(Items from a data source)
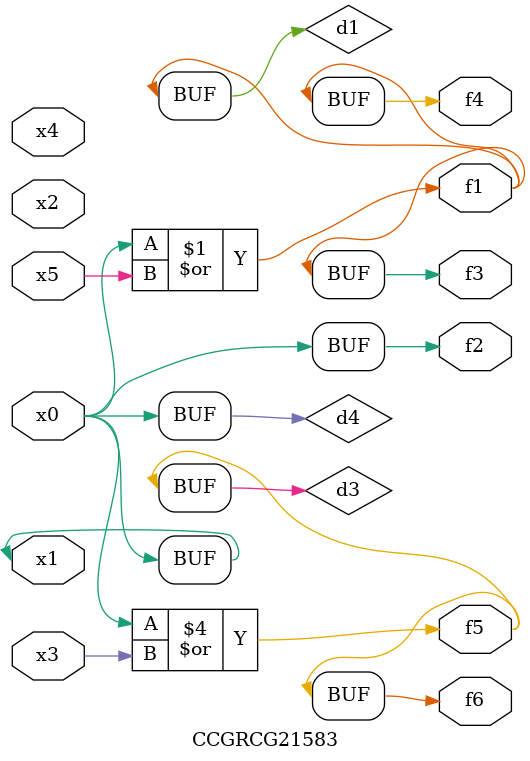
<source format=v>
module CCGRCG21583(
	input x0, x1, x2, x3, x4, x5,
	output f1, f2, f3, f4, f5, f6
);

	wire d1, d2, d3, d4;

	or (d1, x0, x5);
	xnor (d2, x1, x4);
	or (d3, x0, x3);
	buf (d4, x0, x1);
	assign f1 = d1;
	assign f2 = d4;
	assign f3 = d1;
	assign f4 = d1;
	assign f5 = d3;
	assign f6 = d3;
endmodule

</source>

Your goal
Copy whichever lines above contain the string "assign".

Your solution
	assign f1 = d1;
	assign f2 = d4;
	assign f3 = d1;
	assign f4 = d1;
	assign f5 = d3;
	assign f6 = d3;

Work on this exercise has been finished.